[Start of EXTRACTED TEXT]

Civil War in China by Suzanne Pepper
Author:Suzanne Pepper
Language: eng
Format: epub
ISBN: 9780742573659
Publisher: Rowman & Littlefield Publishers
Published: 2013-06-24T16:00:00+00:00
ARGUMENTS AND INSTRUCTIONS
Party documents told roughly the same story as did Radio Yenan, with two exceptions. The documents presented the relationship between land reform and peasant participation in the war effort in considerably more complex terms. And the claims were frequently interspersed with “must” and “should”, making it difficult to ascertain where exhortation left off and declarations of achievement began.
The Tasks
The style of warfare developed by the Chinese Communists is well known. The reliance on an extensive network of popular support for their military operations continued after 1945, even though guerrilla warfare as such played a much less important role during the 1945-49 period than during the anti-Japanese resistance. Virtually all of the claims concerning the relationship between land reform and the peasants’ participation in the “patriotic self-defense war” came from areas threatened by the advancing Government armies. In such areas, peasant participation referred to the mobilization of the population to guarantee the supply of grain and manpower needed to sustain the war effort. Such mobilization called for the following:
1. The organization of several thousand men per hsien, ideally between 20,000 and 25,000, into militia units. The people’s militia performed a direct supporting role for the front line units of the regular army, being responsible for sentry duty, diversionary activities, harassing the enemy’s rear, garrisoning newly occupied areas, surrounding small points occupied by the enemy, and assisting civilians in the war zones with transporting military supplies, moving the wounded, escorting prisoners-of-war, and the destruction or construction of local installations. The militia was also responsible for protecting local Party and government organizations, guarding prisoners, suppressing local reactionary activities, exposing enemy agents, and keeping communications lines open.

[End of EXTRACTED TEXT]

§ ACTIONS TO TAKE
A – Update the excerpt on China's civil war: reproduce the passage beginning at the words "Civil War in" and stopping after "of achievement began.", with "exhortation" changed to "encouragement".
B – Take the excerpt on China's civil war further, writing on from its last sentence.

[Start of ENTRIES PROVIDED]

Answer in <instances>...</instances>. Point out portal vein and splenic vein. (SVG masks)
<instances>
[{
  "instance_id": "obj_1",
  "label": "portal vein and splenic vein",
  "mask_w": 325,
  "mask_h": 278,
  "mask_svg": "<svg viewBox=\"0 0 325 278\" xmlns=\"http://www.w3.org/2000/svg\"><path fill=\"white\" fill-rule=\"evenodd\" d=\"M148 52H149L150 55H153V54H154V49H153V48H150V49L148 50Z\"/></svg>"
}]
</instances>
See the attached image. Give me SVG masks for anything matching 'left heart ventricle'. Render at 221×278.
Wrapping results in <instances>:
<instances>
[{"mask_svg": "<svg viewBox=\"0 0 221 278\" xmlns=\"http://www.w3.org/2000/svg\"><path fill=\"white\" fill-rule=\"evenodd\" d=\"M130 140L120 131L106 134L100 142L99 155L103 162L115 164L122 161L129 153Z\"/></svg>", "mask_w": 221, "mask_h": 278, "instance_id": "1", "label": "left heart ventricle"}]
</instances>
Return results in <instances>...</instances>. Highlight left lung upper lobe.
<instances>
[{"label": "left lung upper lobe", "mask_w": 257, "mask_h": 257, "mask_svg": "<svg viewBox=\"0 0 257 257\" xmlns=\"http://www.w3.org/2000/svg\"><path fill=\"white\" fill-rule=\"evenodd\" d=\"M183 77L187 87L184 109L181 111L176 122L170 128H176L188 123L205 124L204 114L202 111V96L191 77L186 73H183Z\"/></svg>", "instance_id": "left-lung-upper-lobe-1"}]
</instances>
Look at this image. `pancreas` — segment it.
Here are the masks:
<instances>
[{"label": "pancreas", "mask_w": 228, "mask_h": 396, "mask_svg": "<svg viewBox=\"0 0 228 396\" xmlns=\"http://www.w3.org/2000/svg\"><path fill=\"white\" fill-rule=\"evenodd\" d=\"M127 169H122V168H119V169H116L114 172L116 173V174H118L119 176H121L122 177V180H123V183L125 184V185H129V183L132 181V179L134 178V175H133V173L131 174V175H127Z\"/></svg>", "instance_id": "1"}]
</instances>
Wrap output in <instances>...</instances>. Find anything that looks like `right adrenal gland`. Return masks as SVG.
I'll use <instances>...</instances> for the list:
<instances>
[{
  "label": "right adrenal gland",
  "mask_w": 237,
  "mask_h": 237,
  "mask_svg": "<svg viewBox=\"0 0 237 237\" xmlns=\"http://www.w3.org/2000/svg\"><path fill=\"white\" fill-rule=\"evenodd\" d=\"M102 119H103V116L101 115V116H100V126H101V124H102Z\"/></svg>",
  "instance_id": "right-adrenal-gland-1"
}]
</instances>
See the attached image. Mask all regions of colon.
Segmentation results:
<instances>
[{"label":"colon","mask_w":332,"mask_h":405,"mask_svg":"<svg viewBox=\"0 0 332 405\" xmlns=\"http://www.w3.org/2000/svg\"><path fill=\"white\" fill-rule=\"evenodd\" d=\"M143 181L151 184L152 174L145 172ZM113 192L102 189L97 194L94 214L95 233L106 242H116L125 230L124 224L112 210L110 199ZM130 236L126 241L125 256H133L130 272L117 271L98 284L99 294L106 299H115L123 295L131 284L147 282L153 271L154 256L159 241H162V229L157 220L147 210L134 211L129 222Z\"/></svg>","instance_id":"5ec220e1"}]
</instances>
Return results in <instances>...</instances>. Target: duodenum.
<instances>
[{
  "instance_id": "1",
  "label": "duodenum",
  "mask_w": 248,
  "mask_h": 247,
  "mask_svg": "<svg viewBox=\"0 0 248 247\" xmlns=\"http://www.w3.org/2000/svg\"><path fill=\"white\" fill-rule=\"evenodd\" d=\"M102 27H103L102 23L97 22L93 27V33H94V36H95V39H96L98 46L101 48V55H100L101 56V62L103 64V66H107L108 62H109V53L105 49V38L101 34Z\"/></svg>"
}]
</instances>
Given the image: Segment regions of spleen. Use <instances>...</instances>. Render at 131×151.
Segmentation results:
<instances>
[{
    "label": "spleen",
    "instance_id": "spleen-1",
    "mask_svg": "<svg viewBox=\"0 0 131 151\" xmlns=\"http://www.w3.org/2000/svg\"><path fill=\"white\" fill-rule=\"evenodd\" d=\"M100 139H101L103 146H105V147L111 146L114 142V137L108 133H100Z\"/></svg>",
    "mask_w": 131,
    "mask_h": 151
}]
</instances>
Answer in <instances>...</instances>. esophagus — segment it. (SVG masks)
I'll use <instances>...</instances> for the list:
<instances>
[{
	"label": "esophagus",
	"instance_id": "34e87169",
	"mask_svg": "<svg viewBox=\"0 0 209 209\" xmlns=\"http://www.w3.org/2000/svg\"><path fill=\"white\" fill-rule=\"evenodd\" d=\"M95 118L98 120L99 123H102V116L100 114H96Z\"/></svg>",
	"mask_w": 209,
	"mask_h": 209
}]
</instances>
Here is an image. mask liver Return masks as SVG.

[End of ENTRIES PROVIDED]
[Start of ENTRIES PROVIDED]

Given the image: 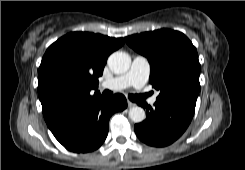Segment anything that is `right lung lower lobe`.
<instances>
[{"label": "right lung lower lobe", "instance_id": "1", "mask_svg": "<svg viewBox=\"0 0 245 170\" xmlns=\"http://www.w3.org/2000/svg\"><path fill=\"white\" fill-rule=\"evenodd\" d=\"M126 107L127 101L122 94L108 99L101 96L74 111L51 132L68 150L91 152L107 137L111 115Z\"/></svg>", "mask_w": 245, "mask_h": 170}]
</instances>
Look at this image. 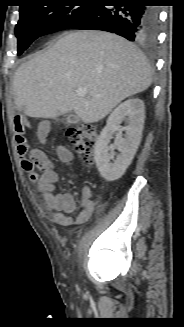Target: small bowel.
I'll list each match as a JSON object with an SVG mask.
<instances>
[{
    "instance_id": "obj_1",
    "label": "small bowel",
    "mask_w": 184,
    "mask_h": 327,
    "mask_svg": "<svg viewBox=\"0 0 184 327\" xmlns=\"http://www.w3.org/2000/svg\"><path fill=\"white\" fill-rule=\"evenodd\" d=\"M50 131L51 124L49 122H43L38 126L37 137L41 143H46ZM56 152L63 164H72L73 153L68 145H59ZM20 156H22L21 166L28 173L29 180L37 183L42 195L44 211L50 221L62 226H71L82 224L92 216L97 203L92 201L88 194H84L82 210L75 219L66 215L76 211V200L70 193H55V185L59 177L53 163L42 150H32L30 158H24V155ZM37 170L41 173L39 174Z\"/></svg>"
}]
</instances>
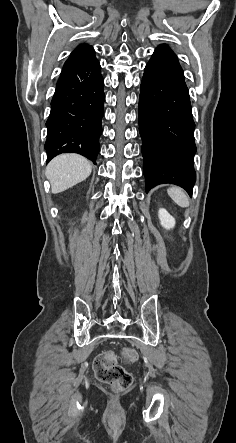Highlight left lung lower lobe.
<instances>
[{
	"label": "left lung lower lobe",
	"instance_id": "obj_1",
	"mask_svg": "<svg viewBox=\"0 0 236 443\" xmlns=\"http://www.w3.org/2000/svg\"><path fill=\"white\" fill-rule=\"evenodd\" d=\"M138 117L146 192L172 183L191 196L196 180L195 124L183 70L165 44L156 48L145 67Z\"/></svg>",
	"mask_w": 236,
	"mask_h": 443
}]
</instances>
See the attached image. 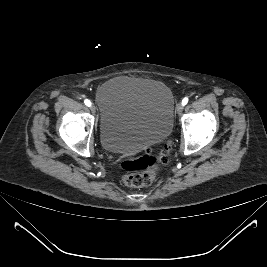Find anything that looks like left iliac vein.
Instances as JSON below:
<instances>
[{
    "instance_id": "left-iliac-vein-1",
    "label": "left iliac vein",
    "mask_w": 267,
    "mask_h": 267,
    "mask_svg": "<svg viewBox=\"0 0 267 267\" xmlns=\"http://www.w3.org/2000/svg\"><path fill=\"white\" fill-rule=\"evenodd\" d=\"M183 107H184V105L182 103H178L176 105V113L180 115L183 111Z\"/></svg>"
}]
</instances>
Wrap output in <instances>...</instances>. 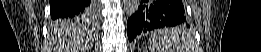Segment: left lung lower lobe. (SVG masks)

[End of ENTRIES PROVIDED]

§ EXPECTED ANSWERS
A –
Civil War in China by Suzanne Pepper
Author:Suzanne Pepper
Language: eng
Format: epub
ISBN: 9780742573659
Publisher: Rowman & Littlefield Publishers
Published: 2013-06-24T16:00:00+00:00
ARGUMENTS AND INSTRUCTIONS
Party documents told roughly the same story as did Radio Yenan, with two exceptions. The documents presented the relationship between land reform and peasant participation in the war effort in considerably more complex terms. And the claims were frequently interspersed with “must” and “should”, making it difficult to ascertain where encouragement left off and declarations of achievement began.

B –
2. The chief task of the local self-defense corps was to guarantee the transport of grain, ammunition, and other military supplies to the front, and the transfer of captured war materiel and the wounded to the rear. The self-defense units were organized in the war zones at the village and ch’ü levels, with the hsien governments responsible for overall coordination and direction. In each village, the self-defense unit was responsible for investigating the manpower, animal power, and material capabilities of every household and, on the basis thereof, for organizing military transport teams, teams of stretcher-bearers, mules, carters, boats, et cetera. All able-bodied civilian men between the ages of sixteen and fifty-five were obliged to participate in such transport work as needed by the regular army.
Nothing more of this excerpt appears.